#### [PROVIDED DATA]
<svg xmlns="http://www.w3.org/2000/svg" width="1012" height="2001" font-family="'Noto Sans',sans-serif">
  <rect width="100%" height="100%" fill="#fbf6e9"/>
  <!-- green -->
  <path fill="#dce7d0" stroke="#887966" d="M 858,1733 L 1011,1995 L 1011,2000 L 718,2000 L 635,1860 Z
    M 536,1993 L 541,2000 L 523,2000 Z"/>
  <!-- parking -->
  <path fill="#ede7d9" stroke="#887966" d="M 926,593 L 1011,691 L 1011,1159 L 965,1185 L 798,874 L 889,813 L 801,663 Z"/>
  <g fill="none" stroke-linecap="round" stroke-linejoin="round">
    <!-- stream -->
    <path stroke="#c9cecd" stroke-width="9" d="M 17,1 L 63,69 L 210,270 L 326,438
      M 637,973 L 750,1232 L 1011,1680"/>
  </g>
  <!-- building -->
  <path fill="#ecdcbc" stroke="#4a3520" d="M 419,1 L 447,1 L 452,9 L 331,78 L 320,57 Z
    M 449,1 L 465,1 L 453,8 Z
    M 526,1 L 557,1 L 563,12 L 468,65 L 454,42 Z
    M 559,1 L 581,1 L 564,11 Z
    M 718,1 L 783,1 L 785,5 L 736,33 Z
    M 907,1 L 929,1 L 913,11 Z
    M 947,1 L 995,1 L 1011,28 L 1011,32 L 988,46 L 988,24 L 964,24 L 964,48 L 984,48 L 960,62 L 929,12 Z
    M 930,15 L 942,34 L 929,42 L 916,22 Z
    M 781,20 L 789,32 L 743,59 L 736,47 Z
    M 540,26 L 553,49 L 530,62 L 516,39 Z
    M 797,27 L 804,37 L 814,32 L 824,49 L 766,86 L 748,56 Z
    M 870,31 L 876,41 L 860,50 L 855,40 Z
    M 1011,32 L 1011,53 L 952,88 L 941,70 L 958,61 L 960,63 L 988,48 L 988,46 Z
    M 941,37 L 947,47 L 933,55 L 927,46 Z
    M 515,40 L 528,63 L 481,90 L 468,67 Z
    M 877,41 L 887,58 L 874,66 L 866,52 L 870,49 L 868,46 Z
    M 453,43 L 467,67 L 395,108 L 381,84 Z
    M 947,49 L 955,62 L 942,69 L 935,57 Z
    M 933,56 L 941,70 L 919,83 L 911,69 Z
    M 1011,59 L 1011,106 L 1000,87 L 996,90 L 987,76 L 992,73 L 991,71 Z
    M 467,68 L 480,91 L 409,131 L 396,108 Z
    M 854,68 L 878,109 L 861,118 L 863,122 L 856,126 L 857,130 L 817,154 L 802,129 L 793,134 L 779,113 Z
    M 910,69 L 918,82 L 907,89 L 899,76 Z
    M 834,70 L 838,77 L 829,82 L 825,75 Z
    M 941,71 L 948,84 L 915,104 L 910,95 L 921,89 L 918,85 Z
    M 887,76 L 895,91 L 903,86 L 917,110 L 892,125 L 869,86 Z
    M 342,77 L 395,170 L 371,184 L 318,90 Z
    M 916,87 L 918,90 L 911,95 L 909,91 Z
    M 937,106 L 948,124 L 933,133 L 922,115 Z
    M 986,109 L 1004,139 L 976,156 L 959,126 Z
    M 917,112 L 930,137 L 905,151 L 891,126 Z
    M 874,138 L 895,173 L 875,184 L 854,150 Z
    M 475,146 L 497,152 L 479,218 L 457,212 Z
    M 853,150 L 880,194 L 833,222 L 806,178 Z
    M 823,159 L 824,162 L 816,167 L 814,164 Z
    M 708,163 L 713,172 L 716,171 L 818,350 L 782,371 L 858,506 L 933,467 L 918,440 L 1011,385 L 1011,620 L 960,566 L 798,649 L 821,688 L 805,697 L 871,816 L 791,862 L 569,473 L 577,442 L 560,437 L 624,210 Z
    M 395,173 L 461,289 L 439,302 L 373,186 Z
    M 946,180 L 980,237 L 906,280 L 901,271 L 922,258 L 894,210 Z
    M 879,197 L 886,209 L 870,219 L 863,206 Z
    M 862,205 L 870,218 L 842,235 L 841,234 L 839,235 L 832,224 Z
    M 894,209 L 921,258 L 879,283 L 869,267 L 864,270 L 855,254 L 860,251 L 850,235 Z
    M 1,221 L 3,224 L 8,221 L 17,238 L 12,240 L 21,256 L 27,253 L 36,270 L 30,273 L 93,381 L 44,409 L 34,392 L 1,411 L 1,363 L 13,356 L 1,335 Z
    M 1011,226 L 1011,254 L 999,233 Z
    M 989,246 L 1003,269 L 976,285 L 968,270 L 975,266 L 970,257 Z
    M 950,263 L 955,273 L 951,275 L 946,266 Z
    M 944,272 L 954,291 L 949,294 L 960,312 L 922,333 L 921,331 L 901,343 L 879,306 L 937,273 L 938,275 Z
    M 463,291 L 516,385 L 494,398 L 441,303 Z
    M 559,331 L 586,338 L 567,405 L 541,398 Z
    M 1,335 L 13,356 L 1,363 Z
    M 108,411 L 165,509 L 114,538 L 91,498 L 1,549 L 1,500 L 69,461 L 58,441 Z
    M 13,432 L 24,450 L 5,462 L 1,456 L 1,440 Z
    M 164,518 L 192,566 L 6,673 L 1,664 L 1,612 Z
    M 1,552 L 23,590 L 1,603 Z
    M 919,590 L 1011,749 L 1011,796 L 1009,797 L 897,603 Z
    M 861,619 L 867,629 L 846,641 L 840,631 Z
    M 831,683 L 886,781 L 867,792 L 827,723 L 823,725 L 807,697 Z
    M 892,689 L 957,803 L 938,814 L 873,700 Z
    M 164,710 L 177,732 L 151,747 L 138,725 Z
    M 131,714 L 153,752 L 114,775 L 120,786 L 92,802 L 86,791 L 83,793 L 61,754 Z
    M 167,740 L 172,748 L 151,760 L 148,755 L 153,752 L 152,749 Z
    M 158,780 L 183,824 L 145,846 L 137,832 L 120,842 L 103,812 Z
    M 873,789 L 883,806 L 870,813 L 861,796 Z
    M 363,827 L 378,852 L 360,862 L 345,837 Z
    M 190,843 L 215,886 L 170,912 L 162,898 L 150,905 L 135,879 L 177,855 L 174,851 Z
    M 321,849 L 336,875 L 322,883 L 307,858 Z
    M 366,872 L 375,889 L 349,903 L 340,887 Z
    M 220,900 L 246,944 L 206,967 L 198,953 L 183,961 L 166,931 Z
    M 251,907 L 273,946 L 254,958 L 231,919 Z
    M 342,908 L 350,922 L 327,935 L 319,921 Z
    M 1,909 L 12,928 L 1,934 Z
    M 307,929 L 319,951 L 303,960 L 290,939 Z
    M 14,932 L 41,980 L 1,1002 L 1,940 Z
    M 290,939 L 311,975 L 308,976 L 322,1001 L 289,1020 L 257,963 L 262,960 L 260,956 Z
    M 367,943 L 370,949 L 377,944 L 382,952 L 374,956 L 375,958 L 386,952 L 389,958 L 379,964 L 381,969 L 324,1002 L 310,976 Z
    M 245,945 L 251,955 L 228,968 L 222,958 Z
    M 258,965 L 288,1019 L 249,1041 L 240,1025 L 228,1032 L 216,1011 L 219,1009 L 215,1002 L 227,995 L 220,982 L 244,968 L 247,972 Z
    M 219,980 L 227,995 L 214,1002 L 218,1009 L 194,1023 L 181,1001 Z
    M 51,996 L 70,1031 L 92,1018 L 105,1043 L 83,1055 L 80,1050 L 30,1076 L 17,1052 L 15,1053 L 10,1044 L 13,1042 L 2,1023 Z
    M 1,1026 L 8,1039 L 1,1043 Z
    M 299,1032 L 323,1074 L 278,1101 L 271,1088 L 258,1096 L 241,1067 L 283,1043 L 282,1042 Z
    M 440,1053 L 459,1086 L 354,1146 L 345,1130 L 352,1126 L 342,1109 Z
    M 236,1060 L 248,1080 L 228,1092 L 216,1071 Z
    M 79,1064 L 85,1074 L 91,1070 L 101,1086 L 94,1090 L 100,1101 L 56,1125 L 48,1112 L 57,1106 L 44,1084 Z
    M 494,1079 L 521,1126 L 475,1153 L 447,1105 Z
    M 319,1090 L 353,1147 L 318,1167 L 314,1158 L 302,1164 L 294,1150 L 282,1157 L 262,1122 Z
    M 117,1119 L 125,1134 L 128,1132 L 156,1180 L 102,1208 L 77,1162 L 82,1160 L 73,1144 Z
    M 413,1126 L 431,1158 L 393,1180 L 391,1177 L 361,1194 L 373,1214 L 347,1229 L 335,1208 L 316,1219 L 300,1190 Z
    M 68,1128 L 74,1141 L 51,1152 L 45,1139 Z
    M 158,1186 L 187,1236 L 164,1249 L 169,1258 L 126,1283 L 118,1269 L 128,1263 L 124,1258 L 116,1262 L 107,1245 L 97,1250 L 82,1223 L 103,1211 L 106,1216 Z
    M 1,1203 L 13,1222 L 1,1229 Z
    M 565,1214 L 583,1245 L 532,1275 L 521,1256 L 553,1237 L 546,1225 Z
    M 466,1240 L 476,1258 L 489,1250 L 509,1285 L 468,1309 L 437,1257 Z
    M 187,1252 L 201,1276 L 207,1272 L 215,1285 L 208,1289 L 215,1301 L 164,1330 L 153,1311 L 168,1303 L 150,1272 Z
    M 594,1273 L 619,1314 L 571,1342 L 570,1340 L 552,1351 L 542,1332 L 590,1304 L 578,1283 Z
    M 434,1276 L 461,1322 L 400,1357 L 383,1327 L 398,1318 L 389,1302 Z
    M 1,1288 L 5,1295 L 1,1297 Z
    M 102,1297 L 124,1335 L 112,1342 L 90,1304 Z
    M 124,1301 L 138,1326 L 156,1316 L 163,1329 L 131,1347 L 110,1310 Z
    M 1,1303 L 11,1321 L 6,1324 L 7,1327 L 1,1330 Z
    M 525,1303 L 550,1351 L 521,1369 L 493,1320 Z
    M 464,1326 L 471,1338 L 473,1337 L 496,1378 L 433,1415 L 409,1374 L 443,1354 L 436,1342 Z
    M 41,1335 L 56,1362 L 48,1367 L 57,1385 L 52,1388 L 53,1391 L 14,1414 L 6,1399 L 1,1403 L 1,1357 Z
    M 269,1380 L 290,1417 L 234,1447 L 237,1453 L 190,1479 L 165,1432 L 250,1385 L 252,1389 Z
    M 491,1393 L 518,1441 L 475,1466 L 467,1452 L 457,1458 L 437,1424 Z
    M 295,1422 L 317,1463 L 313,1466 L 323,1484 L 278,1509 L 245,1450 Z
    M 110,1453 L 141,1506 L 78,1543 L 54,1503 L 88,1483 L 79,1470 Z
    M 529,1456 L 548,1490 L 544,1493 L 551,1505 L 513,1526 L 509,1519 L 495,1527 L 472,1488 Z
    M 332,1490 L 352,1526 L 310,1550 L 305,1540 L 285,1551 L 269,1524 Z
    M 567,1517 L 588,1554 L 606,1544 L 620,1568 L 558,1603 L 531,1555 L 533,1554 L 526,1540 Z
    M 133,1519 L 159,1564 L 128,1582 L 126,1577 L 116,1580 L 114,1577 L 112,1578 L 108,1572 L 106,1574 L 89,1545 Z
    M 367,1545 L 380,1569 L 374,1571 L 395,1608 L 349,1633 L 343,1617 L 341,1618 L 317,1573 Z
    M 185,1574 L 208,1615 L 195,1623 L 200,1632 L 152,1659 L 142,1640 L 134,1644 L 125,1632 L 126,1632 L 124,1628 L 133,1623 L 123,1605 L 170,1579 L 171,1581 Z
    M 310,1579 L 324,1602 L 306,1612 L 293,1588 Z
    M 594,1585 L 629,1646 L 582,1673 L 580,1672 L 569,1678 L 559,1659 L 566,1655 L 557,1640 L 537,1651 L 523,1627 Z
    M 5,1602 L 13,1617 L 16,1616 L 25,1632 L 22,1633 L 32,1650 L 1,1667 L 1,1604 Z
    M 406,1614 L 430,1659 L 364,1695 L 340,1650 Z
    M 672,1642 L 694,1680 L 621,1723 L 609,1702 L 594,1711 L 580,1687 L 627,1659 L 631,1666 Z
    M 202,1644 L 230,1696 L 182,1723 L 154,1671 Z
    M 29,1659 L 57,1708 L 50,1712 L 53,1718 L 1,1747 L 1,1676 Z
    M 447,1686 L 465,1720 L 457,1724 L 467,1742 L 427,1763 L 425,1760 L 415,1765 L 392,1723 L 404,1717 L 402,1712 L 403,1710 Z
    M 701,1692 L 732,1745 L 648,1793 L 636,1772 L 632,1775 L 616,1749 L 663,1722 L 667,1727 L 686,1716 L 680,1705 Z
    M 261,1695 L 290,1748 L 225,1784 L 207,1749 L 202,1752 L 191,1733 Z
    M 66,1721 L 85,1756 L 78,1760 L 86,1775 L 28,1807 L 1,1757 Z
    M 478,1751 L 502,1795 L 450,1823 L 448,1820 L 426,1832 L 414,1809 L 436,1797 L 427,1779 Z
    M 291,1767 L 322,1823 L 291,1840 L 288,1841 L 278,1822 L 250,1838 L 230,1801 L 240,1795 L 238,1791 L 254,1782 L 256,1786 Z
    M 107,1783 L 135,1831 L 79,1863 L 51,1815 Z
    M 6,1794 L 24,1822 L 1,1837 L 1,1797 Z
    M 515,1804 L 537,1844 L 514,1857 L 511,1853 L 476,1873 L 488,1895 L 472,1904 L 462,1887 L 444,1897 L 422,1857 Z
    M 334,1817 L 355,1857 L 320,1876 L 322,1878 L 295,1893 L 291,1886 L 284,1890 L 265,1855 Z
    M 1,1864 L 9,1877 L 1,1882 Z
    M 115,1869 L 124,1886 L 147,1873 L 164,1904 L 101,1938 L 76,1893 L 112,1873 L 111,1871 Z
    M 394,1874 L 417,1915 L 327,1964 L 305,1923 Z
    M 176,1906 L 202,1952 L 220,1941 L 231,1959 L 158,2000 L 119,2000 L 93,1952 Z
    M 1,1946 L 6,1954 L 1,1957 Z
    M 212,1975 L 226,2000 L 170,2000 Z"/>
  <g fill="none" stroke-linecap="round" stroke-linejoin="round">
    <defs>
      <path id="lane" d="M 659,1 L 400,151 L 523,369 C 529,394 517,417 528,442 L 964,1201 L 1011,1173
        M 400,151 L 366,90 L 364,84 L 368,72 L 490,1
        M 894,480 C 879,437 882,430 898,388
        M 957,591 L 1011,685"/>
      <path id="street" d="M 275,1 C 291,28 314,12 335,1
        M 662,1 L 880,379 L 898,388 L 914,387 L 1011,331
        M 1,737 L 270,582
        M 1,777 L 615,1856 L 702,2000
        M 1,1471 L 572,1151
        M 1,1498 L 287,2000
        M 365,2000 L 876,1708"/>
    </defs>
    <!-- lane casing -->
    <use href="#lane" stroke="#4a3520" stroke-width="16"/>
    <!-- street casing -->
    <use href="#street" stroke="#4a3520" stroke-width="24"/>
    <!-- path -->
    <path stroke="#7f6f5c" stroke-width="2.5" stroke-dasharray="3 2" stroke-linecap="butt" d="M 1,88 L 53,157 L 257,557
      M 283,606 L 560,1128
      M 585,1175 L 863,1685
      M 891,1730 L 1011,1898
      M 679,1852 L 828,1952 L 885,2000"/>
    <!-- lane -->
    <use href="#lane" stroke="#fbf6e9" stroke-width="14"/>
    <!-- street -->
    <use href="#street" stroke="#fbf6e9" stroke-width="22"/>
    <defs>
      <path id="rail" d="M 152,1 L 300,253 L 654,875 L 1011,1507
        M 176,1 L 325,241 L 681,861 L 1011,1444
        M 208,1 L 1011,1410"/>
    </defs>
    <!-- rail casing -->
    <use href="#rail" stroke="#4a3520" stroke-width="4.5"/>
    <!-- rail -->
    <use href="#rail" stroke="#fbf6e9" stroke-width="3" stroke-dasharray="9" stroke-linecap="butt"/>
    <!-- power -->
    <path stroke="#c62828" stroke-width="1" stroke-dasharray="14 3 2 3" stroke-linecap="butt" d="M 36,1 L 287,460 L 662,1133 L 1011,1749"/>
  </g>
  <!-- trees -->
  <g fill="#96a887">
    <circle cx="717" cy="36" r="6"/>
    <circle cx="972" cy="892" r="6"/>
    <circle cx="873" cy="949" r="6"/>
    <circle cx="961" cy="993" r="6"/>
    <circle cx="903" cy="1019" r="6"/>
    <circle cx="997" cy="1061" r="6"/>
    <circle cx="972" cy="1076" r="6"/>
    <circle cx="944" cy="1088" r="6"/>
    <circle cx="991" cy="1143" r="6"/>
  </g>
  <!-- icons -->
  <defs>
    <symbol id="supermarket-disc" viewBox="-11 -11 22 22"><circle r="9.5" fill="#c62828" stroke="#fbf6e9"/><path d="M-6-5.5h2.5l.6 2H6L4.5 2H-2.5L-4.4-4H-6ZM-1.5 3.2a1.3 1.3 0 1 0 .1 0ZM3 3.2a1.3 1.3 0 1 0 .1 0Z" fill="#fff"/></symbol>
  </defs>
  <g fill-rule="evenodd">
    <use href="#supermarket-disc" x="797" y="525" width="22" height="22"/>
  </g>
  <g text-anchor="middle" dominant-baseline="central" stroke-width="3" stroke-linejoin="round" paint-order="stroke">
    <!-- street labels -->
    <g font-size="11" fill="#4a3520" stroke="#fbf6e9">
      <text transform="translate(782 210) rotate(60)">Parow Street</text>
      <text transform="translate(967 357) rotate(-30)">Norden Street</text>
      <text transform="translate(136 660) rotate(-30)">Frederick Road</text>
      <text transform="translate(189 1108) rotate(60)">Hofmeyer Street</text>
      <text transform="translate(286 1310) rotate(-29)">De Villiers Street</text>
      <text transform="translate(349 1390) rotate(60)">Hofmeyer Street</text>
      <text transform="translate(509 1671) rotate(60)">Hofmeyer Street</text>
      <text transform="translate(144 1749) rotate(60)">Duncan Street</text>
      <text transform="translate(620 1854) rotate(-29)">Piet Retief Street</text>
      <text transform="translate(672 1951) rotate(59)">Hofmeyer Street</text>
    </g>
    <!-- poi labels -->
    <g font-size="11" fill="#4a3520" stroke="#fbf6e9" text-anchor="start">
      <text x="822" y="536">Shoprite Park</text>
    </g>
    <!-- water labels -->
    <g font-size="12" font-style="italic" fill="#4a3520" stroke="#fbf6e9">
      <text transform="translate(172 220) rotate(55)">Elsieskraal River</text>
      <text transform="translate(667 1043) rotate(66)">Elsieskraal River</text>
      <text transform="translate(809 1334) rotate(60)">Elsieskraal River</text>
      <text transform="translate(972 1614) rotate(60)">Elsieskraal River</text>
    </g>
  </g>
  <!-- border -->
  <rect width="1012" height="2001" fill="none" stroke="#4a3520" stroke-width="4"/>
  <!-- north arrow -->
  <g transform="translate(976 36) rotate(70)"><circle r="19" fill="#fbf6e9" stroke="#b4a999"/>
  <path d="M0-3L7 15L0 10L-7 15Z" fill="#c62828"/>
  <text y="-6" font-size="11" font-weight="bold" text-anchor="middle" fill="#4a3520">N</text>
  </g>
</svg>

#### [ASSIGNED TASK]
There is a run of lines above from the one with "M 51,996 L 70,1031" to the one with "M 494,1079 L"; print exactly that run, both ends included, and nothing else.

#### [TASK RESPONSE]
    M 51,996 L 70,1031 L 92,1018 L 105,1043 L 83,1055 L 80,1050 L 30,1076 L 17,1052 L 15,1053 L 10,1044 L 13,1042 L 2,1023 Z
    M 1,1026 L 8,1039 L 1,1043 Z
    M 299,1032 L 323,1074 L 278,1101 L 271,1088 L 258,1096 L 241,1067 L 283,1043 L 282,1042 Z
    M 440,1053 L 459,1086 L 354,1146 L 345,1130 L 352,1126 L 342,1109 Z
    M 236,1060 L 248,1080 L 228,1092 L 216,1071 Z
    M 79,1064 L 85,1074 L 91,1070 L 101,1086 L 94,1090 L 100,1101 L 56,1125 L 48,1112 L 57,1106 L 44,1084 Z
    M 494,1079 L 521,1126 L 475,1153 L 447,1105 Z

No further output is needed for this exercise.